2. Task Processing Protocol

Message Processing Flow:

Receive Task Message
- Parse JSON message structure
- Validate required fields (task_id, run_id, execution_config)
- Check task expiration timestamp
Task Validation
- Verify node capabilities match task requirements
- Check resource availability (CPU, memory, GPU)
- Validate container image accessibility
Execution Lifecycle
- Send “started” progress update immediately
- If callback configured, send HTTP POST with “started” event
- Pull container image if not cached
- Create and start container with specified configuration
- Stream real-time logs during execution
- Monitor resource usage and send periodic progress updates
- If callback configured, send periodic “progress” events
- Handle timeouts and cancellation requests
Artifact Upload and Result Publication
- Collect execution metrics and logs
- Package output files into tar.gz archive
- Upload artifacts using presigned URL from task configuration
- Publish final result with artifact storage path and metadata
- If callback configured, send “completed” or “failed” event
- Clean up containers and temporary resources

3. Container Execution Requirements

Container Runtime Integration:

Image Management: Pull images from configured registries
Resource Limits: Apply CPU, memory, and GPU constraints
Volume Mounts: Mount datasets and output directories
Environment Variables: Inject task-specific configuration
Network Isolation: Configure container networking
Security Context: Apply security policies and constraints

Resource Monitoring:

Track CPU usage, memory consumption, and GPU utilization
Monitor network I/O and disk operations
Collect container logs (stdout/stderr)

+---+

**Jobs**.
1. Decide whether each statement below agrees with the protocol excerpt, and answer yes or no, quoting the words from the protocol excerpt that decide it. (a) Output files are packaged into a tar.gz archive. (b) Container logs are collected only from stderr. (c) The container image is pulled every time, even when it is already cached.
2. Print the part of the protocol excerpt that runs from the words "Image Management: Pull" up to and including the words "container logs (stdout/stderr)".

**Stored rows**.
+---+

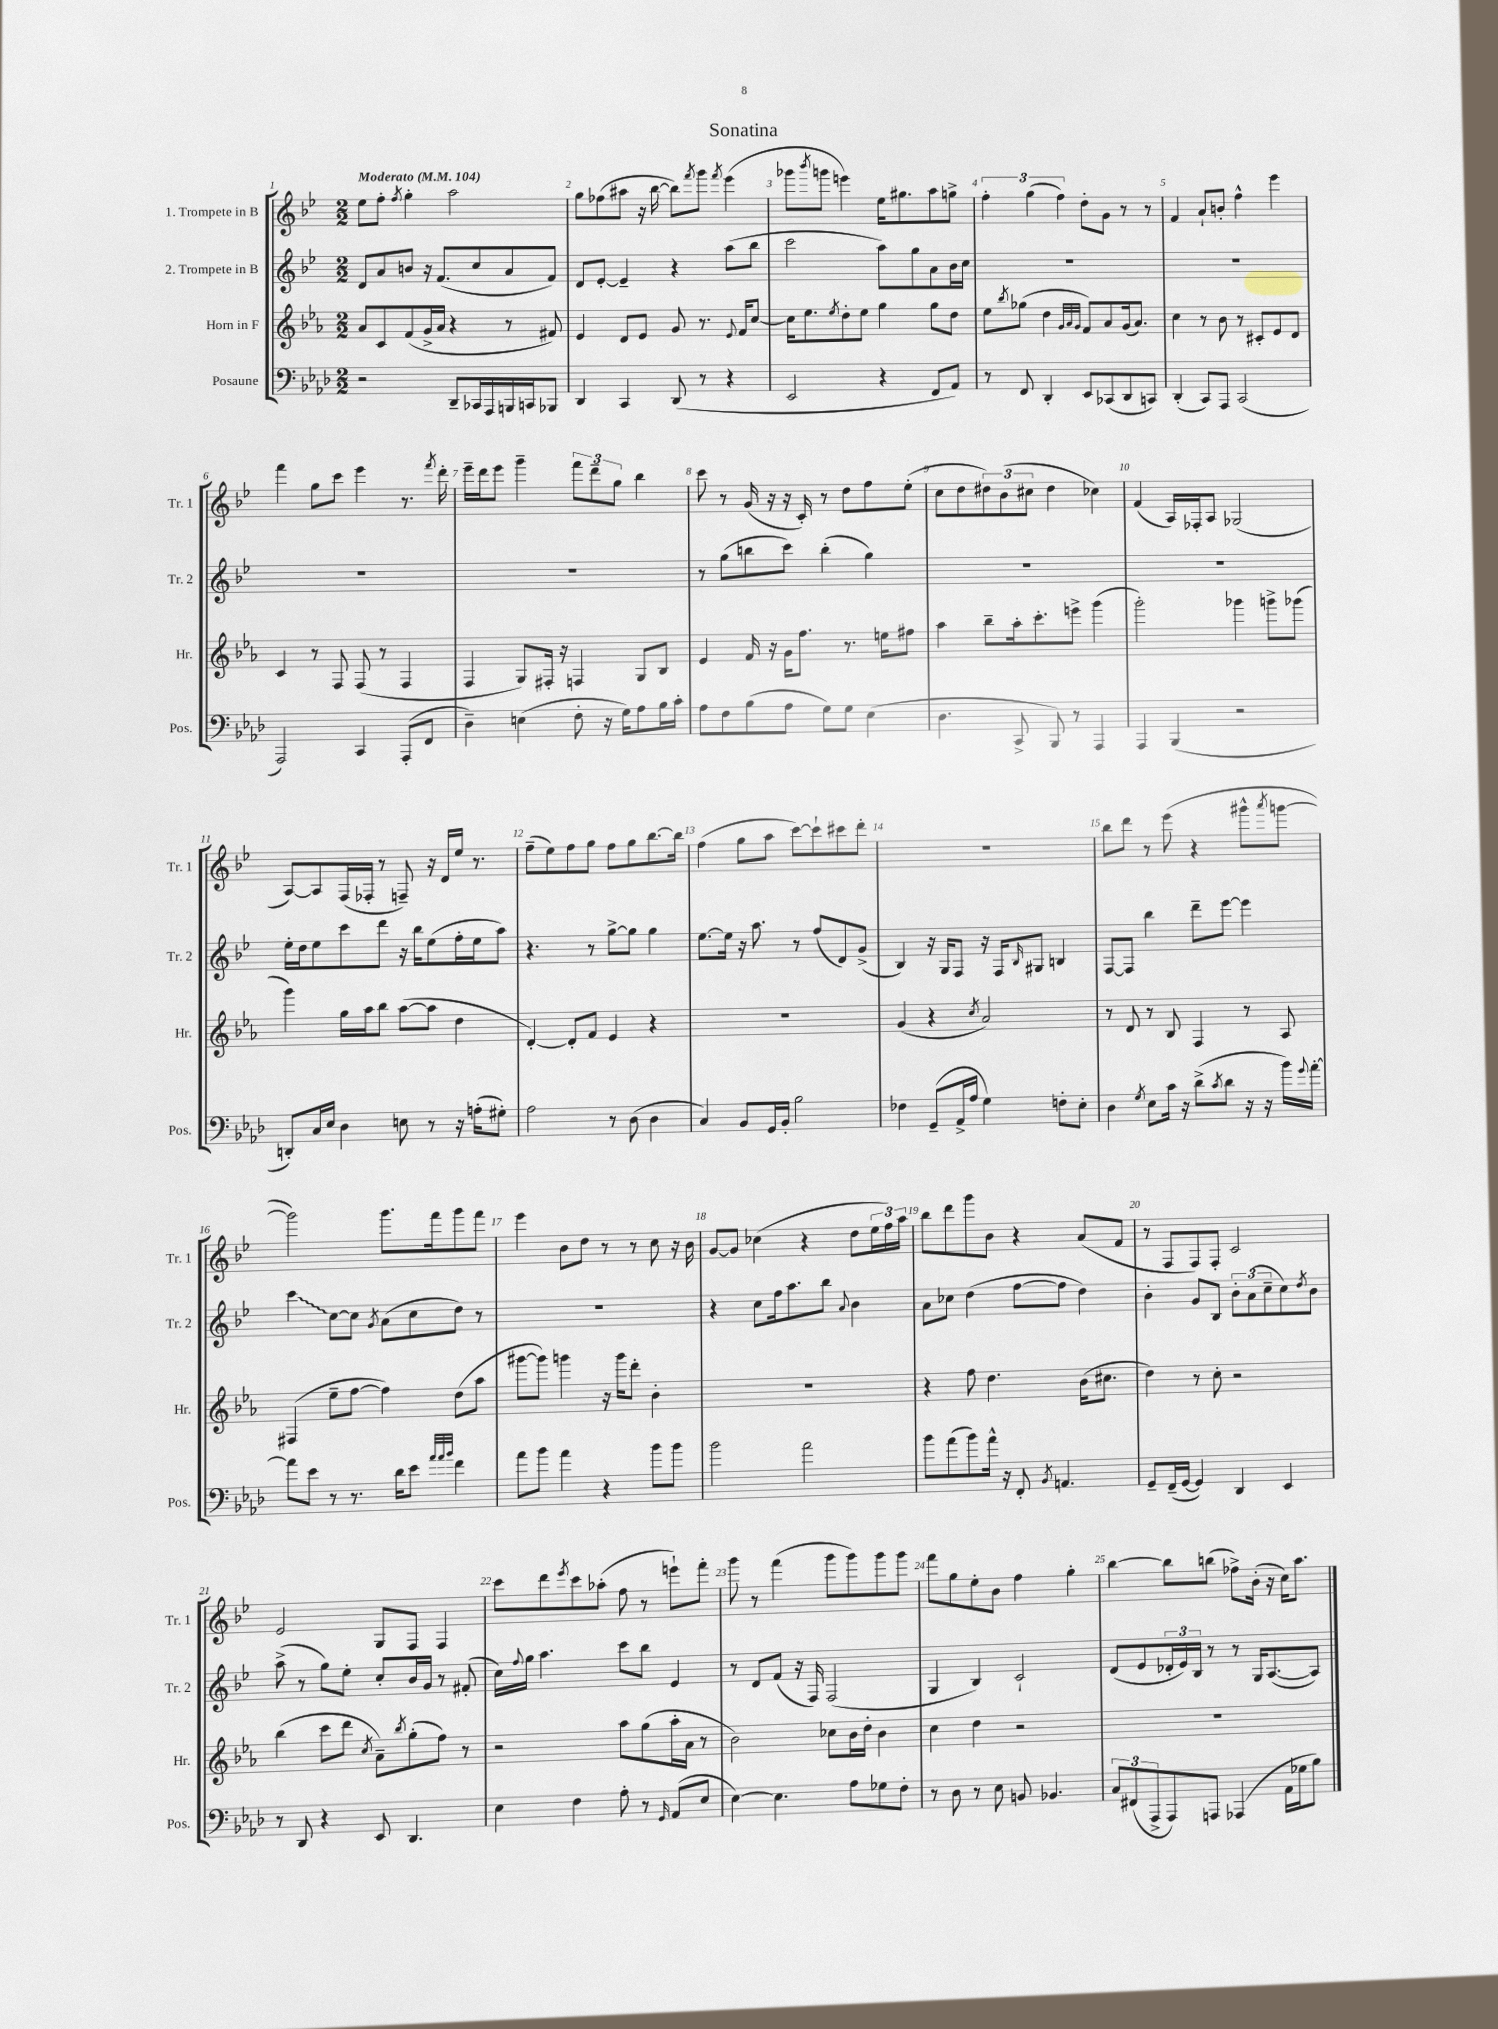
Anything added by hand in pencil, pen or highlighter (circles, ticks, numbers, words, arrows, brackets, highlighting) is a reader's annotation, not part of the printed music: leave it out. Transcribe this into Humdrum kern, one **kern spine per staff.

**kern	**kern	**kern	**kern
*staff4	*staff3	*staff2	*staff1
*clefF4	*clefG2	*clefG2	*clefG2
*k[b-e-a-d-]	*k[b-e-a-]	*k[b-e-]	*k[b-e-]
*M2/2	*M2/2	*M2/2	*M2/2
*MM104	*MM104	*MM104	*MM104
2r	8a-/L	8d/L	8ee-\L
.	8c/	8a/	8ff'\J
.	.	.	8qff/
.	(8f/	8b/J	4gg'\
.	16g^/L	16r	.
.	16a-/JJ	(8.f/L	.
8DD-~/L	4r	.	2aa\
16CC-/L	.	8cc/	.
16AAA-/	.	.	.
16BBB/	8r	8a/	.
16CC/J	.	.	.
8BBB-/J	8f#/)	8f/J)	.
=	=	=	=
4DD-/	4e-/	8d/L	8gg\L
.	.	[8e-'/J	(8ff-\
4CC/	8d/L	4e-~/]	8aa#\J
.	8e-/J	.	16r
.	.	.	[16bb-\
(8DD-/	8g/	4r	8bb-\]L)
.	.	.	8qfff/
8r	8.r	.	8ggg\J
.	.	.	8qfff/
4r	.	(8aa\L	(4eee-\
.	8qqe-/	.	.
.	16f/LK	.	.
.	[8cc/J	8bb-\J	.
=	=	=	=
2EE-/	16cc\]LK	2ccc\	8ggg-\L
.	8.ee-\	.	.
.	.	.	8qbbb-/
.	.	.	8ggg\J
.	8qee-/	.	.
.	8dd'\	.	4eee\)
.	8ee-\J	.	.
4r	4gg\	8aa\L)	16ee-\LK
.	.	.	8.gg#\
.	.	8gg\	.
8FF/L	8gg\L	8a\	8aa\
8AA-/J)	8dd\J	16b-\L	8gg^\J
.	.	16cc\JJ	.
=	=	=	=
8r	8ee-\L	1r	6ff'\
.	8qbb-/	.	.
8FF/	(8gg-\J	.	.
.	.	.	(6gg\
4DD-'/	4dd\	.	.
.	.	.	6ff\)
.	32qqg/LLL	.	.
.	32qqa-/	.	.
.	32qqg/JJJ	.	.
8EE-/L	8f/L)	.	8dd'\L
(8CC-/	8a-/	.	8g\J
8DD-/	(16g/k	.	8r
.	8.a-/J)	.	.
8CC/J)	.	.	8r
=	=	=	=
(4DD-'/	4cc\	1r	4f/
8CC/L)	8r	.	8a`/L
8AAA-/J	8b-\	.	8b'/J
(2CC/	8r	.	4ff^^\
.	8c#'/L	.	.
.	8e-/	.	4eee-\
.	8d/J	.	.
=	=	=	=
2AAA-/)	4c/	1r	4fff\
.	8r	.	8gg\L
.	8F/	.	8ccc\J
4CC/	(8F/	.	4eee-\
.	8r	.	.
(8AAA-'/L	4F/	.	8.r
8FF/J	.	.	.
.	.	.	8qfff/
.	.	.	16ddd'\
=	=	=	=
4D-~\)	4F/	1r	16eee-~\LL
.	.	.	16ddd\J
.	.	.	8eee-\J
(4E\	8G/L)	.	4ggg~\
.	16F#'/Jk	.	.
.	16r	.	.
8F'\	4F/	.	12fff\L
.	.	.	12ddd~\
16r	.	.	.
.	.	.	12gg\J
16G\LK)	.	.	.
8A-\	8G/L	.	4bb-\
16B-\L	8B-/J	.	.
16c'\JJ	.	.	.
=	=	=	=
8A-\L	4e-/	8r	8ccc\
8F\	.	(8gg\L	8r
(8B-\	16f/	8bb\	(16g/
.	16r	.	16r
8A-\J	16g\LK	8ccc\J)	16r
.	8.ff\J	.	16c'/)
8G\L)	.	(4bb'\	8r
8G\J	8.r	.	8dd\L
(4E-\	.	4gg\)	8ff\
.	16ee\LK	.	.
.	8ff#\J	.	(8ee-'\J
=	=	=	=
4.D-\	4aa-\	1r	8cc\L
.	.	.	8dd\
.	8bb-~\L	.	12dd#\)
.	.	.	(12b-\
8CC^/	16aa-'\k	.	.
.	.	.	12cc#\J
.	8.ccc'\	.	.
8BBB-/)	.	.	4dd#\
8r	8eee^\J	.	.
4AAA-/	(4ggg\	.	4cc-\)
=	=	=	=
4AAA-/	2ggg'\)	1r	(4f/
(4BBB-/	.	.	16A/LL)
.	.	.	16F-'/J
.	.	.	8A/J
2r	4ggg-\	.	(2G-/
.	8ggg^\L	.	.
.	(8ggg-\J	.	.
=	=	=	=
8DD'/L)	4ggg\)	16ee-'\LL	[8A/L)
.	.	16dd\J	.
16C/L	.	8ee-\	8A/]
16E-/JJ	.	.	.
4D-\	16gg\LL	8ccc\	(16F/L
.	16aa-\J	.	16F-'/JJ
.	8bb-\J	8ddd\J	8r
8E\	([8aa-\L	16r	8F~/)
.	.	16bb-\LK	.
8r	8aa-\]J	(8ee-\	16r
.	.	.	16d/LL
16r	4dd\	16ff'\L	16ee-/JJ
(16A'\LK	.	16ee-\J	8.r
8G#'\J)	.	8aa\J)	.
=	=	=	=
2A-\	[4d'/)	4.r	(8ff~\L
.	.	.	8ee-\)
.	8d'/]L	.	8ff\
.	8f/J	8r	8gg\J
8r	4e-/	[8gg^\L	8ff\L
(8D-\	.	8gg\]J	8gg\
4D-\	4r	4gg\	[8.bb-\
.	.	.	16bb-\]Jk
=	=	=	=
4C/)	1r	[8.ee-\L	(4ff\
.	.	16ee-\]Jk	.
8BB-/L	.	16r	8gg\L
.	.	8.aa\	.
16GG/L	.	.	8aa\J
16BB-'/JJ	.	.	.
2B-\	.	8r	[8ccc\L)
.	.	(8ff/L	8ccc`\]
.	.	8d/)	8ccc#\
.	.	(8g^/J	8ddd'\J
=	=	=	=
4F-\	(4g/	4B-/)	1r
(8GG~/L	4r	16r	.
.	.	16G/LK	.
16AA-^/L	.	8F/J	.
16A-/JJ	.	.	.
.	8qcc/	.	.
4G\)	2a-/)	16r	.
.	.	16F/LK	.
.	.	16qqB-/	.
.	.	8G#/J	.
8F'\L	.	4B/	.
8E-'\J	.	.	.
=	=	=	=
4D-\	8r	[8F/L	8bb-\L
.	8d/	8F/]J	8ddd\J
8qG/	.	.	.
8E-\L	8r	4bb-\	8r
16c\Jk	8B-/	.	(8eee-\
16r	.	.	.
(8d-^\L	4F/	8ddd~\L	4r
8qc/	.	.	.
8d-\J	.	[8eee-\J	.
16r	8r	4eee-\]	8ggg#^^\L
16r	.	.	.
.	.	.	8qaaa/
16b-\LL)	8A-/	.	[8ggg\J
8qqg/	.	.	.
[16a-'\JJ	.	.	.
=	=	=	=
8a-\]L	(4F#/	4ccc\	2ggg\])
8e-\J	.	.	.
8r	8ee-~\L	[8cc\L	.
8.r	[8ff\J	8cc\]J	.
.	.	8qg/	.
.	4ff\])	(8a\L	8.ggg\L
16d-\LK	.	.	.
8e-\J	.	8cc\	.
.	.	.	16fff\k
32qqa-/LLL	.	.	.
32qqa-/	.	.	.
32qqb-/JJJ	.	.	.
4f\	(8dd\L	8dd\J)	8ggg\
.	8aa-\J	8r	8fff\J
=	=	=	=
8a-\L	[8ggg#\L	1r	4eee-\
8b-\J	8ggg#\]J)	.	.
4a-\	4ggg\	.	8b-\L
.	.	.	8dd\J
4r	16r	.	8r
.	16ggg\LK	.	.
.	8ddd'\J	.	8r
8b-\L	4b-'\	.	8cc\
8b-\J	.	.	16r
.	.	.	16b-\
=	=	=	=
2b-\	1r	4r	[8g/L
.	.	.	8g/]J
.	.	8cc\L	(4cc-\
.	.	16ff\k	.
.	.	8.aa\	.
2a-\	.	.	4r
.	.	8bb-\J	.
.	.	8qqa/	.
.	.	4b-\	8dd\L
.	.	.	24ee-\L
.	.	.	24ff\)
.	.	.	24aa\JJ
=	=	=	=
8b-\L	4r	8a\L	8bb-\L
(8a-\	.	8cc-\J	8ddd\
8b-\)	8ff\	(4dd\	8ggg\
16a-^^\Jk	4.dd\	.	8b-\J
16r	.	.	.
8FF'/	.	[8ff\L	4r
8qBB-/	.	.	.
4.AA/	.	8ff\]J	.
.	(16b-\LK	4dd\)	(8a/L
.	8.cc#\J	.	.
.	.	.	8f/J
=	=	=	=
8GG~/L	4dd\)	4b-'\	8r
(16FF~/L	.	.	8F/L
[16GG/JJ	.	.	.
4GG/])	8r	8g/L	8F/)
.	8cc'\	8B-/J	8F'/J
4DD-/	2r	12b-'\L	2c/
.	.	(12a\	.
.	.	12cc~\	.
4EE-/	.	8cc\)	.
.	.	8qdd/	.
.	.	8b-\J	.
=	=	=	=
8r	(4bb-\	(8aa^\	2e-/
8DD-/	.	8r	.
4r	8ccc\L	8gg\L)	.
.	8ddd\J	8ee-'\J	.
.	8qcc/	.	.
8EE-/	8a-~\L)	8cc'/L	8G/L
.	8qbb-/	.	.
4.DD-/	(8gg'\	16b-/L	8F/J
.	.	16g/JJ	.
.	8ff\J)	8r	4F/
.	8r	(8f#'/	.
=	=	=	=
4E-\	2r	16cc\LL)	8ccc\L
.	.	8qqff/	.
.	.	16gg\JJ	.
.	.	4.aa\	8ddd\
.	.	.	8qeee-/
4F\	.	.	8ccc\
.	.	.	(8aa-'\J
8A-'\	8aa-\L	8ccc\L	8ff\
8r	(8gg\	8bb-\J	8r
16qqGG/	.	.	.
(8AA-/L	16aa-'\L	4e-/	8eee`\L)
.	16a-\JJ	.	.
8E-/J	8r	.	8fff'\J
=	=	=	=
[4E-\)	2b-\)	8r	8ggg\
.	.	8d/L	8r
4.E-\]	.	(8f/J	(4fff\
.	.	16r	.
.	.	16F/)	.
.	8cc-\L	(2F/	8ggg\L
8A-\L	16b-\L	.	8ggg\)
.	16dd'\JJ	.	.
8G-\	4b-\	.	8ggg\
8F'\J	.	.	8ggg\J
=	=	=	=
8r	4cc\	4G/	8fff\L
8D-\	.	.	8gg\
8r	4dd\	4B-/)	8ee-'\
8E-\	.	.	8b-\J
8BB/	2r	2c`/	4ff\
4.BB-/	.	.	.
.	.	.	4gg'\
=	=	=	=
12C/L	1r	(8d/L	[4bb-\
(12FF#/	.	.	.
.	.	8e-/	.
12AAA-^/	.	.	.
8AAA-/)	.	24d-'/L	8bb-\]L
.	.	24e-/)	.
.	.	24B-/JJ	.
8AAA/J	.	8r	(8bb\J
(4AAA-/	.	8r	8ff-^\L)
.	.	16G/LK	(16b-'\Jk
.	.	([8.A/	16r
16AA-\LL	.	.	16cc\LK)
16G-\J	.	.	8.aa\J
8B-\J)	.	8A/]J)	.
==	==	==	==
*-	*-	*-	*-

+---+

**Responses**.
1.
(a) Yes: "Package output files into tar.gz archive"
(b) No: "Collect container logs (stdout/stderr)"
(c) No: "Pull container image if not cached"

2.
Image Management: Pull images from configured registries
Resource Limits: Apply CPU, memory, and GPU constraints
Volume Mounts: Mount datasets and output directories
Environment Variables: Inject task-specific configuration
Network Isolation: Configure container networking
Security Context: Apply security policies and constraints

Resource Monitoring:

Track CPU usage, memory consumption, and GPU utilization
Monitor network I/O and disk operations
Collect container logs (stdout/stderr)